昨日はジェンダー間の賃金格差の話だったが、今日は学歴による健康格差の話を。
スウェーデン政府は2018年に「2048年までに改善できる余地のある健康格差をなくす」という目標をたてたが、先日公衆衛生庁から発表されたのは、この目標を期限までに達成するのが難しくなったという見解。
去年の秋にストックホルムの富裕層が住む地区と移民が多く暮らす地区での住民の健康状態や平均寿命を比較した記事を紹介したことがあるが、今回はスウェーデン全体の住民の間でこの比較を学歴ベースで行ったものが記事になっていた。
私たちが毎日どれくらい健やかに暮らし、どれくらい長生きするかは、どのような階層の社会的集団に属しているかと密接な関係があることを公衆衛生庁の発表資料から理解できる。

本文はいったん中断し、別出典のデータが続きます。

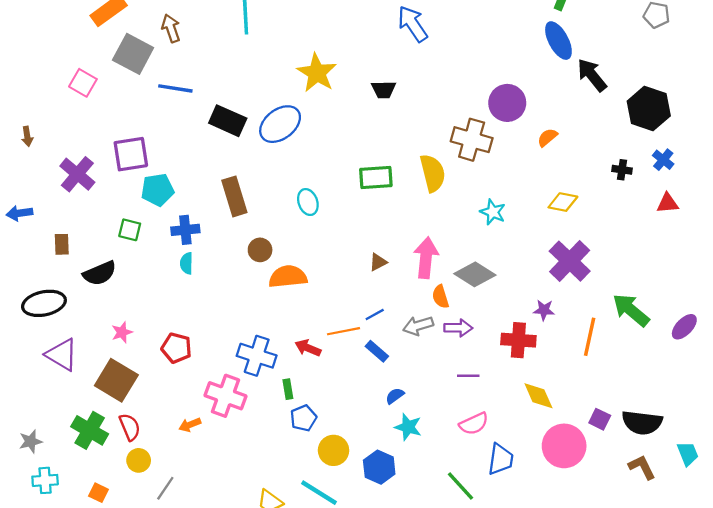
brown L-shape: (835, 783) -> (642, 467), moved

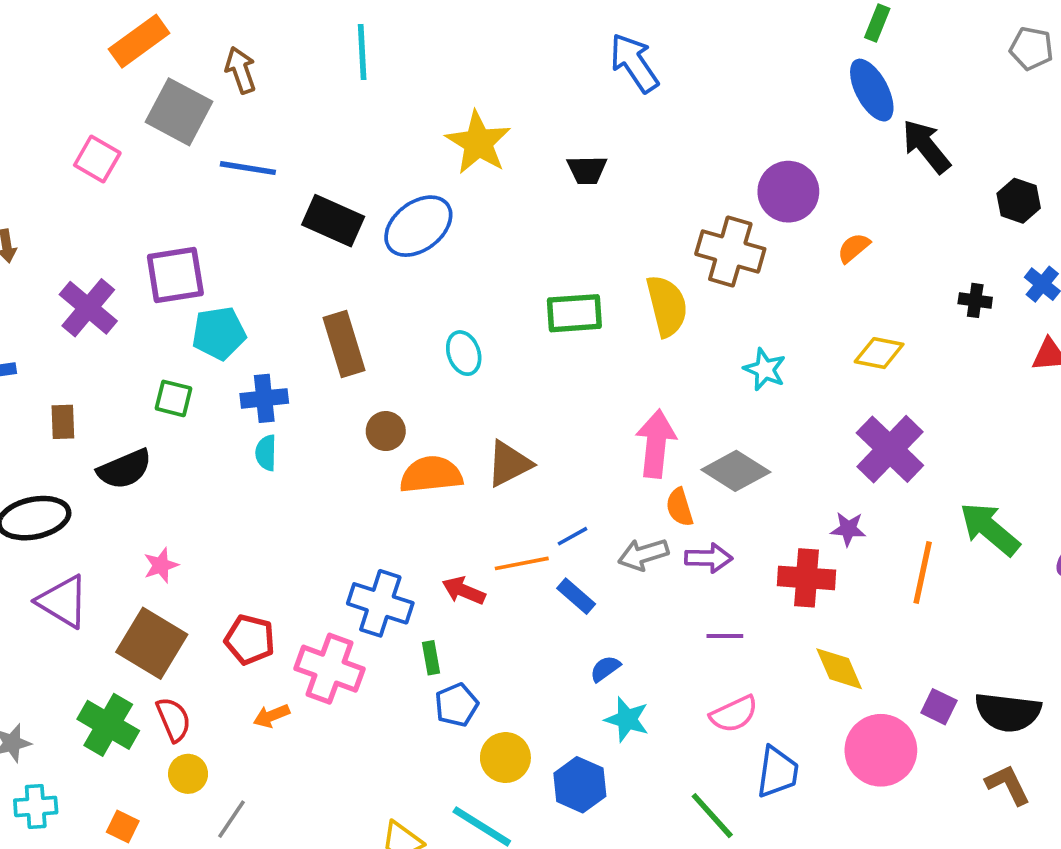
black hexagon: (649, 108) -> (1019, 201), size x0.6
brown triangle: (378, 262) -> (509, 464), moved, size x1.6
red pentagon: (176, 348) -> (250, 640), moved

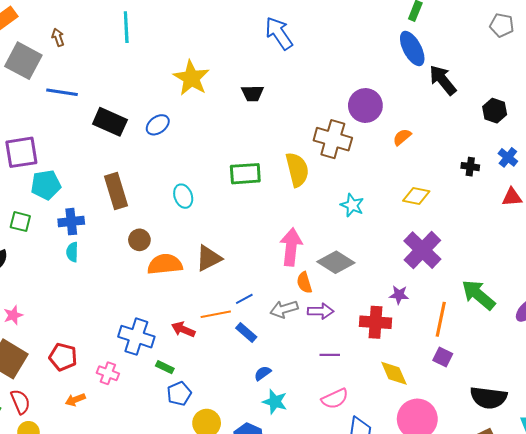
brown arrow: (241, 70) -> (58, 37), size x0.7
blue ellipse: (418, 226) -> (158, 125), size x0.6
green rectangle: (431, 658) -> (165, 367), turned -54
pink cross: (329, 669) -> (108, 373), size x0.6
purple square: (939, 707) -> (443, 357), moved

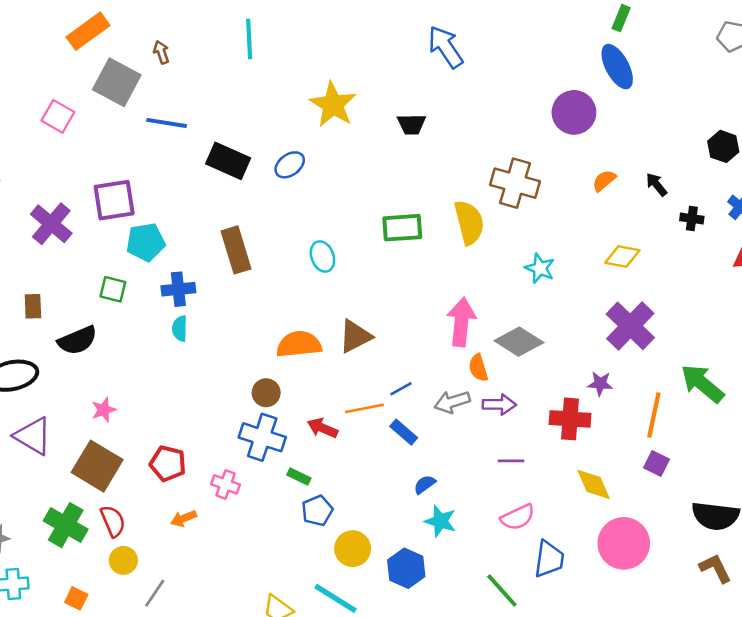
black arrow: (443, 80) -> (656, 184), moved, size x0.6
purple circle: (365, 105) -> (574, 112), moved
brown circle: (139, 240) -> (266, 393), moved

この統計からは高学歴者は低学歴者と比較して、自分の健康状態を良好と評価し、運動量が多く、太りすぎておらず、心疾患による死亡率が低く、平均で6年長生きする傾向があることがわかる。
2000年と2020年を比較すると健康格差は拡大しており、この間、高学歴の男性の平均寿命は2.7年伸びたのに対して低学歴の男性の平均寿命の伸びは1.7年にとどまった。高学歴の女性の平寿命の伸びは1.9年だったが、パンデミックの影響で低学歴の女性に至っては、わずかだが平均寿命は短くなってしまった。
2048年の目標は「国全体で平等によい健康状態が保てるように社会的条件を整え、改善する余地のある健康格差を一世代以内に解消する」という考え方のもとに作られたのだが、各自が属している家族、社会的集団の中でこれを改善していくことの困難さを今回のレポートは指摘することになった。
2019年から社会担当大臣を努めているレーナ・ハレグレンは、「拡大する格差に歯止めをかけるには、より的を絞った効果的な対策と、子どもたちがより公平な条件の元で育つよう長い目で、学校、校外活動団体、民間団体や行政が一眼となって取り組む必要がある」と取材で語っているのだが、この問題が簡単には解決できそうにもないことを、私は最近みたスウェーデンの映画で実感し、とても悲観的な考え方を持つにいたった。
観たのは2018年の映画『Goliat』で、これは、違う生活を送りたいと望みながら、失業した父親が手を染めていた麻薬販売を彼が刑務所送りになった時に、母親や妹たちのために引き継がざるをえなくなった17歳の青年の話である。
この世界で一番民主主義的だといわれるスウェーデンでも、格差は世代を超えて継承され、固定化されていく。この映画今7月3日まで、SVTPlayで無料で視聴できるのでスウェーデンにお住まいの方はぜひ。